Existing methods of data integration do not effectively exploit the
wealth of information available in multi-relational entities.
We present statistical models for co-reference resolution and
information extraction in a database setting. We then go over the
performance challenges of training and applying these models
efficiently over very large databases. This requires us to break open
a black box statistical model and extract predicates over indexable
attributes of the database. We show how to extract such predicates for
several classification models, including naive Bayes classifiers and
support vector machines. We extend these indexing methods for
supporting similarity predicates needed during data integration.
Homepage: http://www.it.iitb.ac.in/~sunita/
Biography:
Sunita Sarawagi researches in the fields of databases, data mining,
and machine learning. She is associate professor at IIT Bombay. Prior
to that she was a research staff member at IBM Almaden Research Center.

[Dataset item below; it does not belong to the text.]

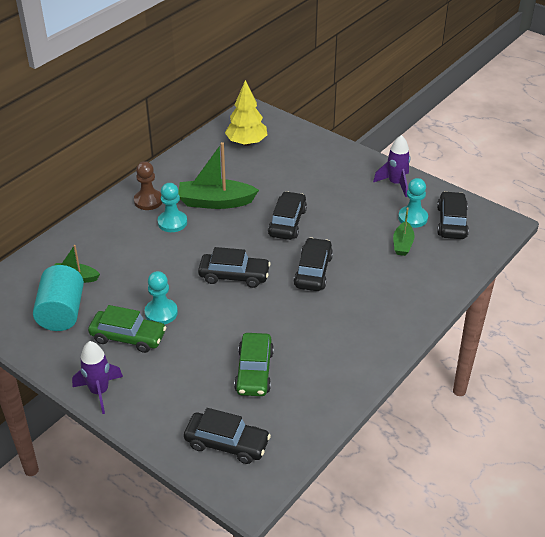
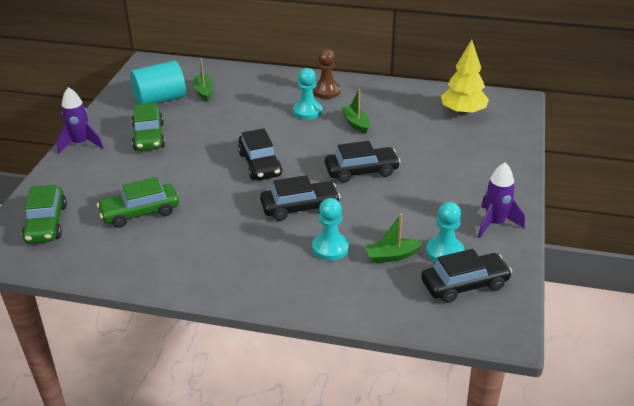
camera: 65 degrees right, 5 degrees down
(161, 313) = (187, 142): turquoise pawn -> turquoise pawn (330, 248)
(215, 202) = (356, 123): green boat -> green boat, size x0.56
(227, 443) = (46, 223): black car -> green car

She got her PhD in databases from the University of California at
Berkeley and a bachelors degree from IIT Kharagpur. She was visiting
associate professor at CMU Jan-May 2004. She has several publications
in international conferences on databases and data mining and several
patents. She has served as program committee member for ACM SIGMOD,
VLDB, ACM SIGKDD, IEEE ICDE and ICML conferences and is editor-in-chief
of the ACM SIGKDD newsletter.